What should my institution be doing to prepare for this transition?
The Federal Home Loan Bank (FHLBank) System suggests starting with the framework below to begin your transition planning:
Create a team to oversee the transition
Convene a structured team led by a senior executive and comprising representatives from treasury, loan operations, accounting, legal, information technology, risk management, communications, and others as needed to develop a transition plan, oversee its execution, and report regularly to the board of directors.
Inventory existing LIBOR transactions
Quantify all financial exposure to LIBOR and estimate the impact that a LIBOR phase out may have on hedge effectiveness, interest-rate risk, basis risk, and valuations.
Evaluate existing fallback provisions in legacy transactions
Review legacy LIBOR contracts that extend beyond 2021 to determine if current fallback language is adequate to provide a smooth transition to another reference rate. A primary consideration will be the calculation of interest in adjustable-rate instruments in the absence of LIBOR. Amend contract language for those agreements as needed, in compliance with banking, securities, and consumer protection laws. In addition, determine if changes to contracts require consent of various parties named in the agreements.
Develop language for LIBOR transactions going forward
In addition to addressing fallback language in legacy contracts, develop fallback language for new transactions going forward, providing for a smooth transition to a new reference rate. Again, prepare this language for compliance with banking, securities, and consumer protection laws.
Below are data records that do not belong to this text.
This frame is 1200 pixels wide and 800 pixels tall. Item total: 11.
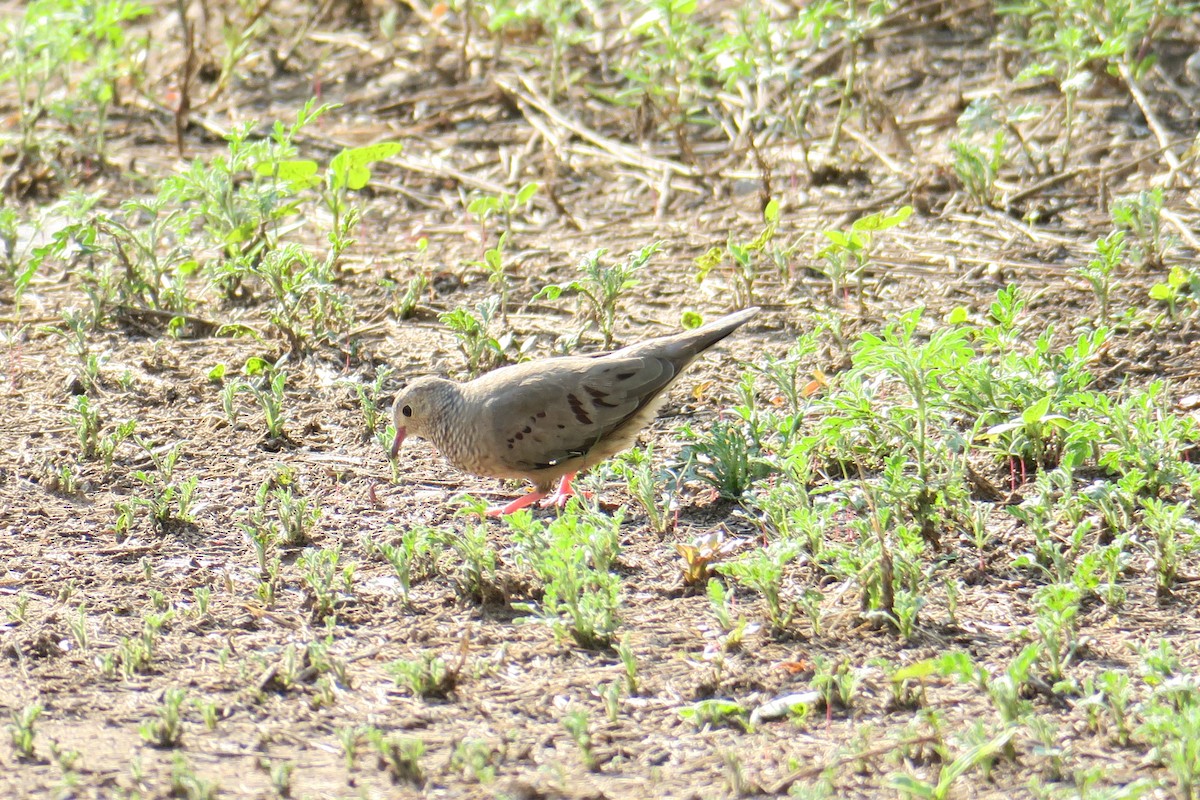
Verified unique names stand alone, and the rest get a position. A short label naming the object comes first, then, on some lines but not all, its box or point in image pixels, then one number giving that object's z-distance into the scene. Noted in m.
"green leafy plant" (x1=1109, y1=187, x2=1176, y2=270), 13.49
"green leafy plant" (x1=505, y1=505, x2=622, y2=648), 8.58
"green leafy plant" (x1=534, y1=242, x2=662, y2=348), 12.88
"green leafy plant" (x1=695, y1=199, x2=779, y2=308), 13.73
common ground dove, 11.15
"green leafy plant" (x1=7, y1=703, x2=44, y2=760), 7.62
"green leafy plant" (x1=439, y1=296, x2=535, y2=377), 12.83
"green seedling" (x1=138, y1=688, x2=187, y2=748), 7.71
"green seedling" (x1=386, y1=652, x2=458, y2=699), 8.23
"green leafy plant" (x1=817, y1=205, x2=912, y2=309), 12.92
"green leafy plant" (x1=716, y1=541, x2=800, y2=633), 8.58
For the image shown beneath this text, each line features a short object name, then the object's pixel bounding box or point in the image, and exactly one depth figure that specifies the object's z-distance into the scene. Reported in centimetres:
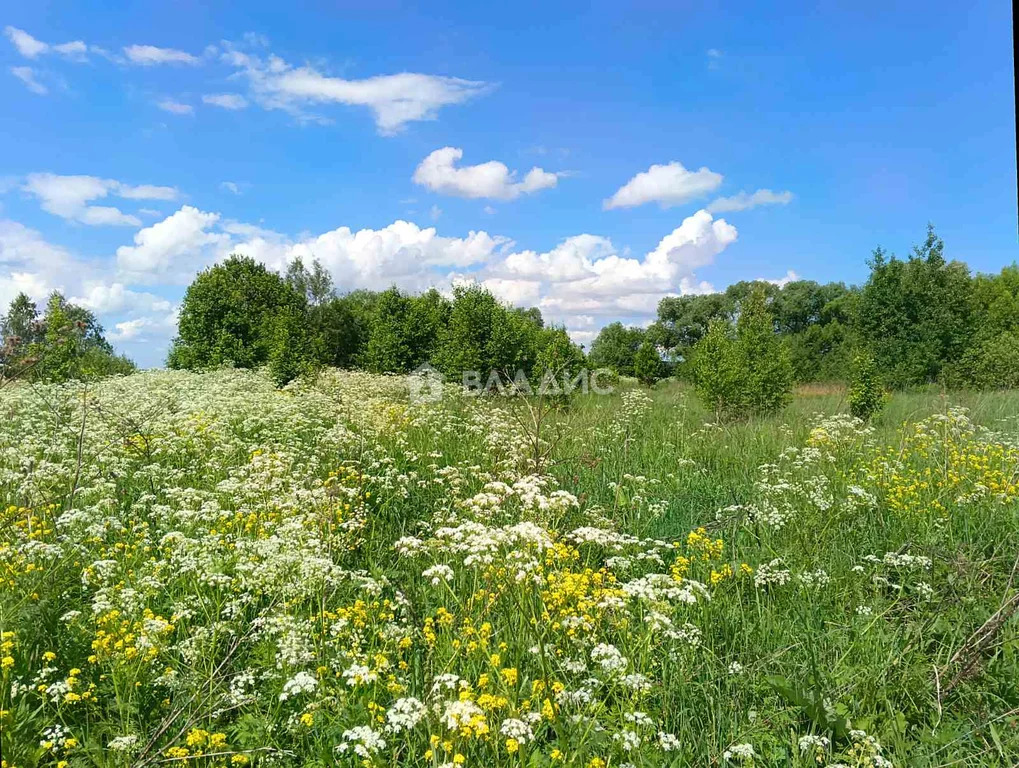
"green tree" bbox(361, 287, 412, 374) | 2677
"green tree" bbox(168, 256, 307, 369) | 2739
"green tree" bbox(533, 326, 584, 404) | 1692
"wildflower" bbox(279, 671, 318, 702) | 257
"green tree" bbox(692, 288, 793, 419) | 1445
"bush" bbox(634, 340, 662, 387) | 3594
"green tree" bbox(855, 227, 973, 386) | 2144
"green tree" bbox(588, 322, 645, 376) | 4688
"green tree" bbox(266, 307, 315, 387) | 2236
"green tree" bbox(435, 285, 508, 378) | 1970
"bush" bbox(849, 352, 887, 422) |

Review accounting, tax, and systems implications
Assess changes to systems, models, and other operational processes that will be triggered by the LIBOR phase out. Accounting systems, loan systems, pricing models, risk models, and other management information systems will likely require changes.
Mitigate risk of disputes and create mechanisms for handling disputes
When amending contract language or developing language for new transactions, keep an eye on mitigating risks of disputes with borrowers or other parties to the financial contract. Create procedures and mechanisms to handle any disputes that may arise.
Develop a communications plan
Determine how to communicate changes to customers and other relevant parties.
Stay informed of industry developments and best practices
Create processes to stay up to date on developments in the industry on the LIBOR phase out and transition to SOFR, and take advantage of industry best practices around contract language and operational processes as they become available.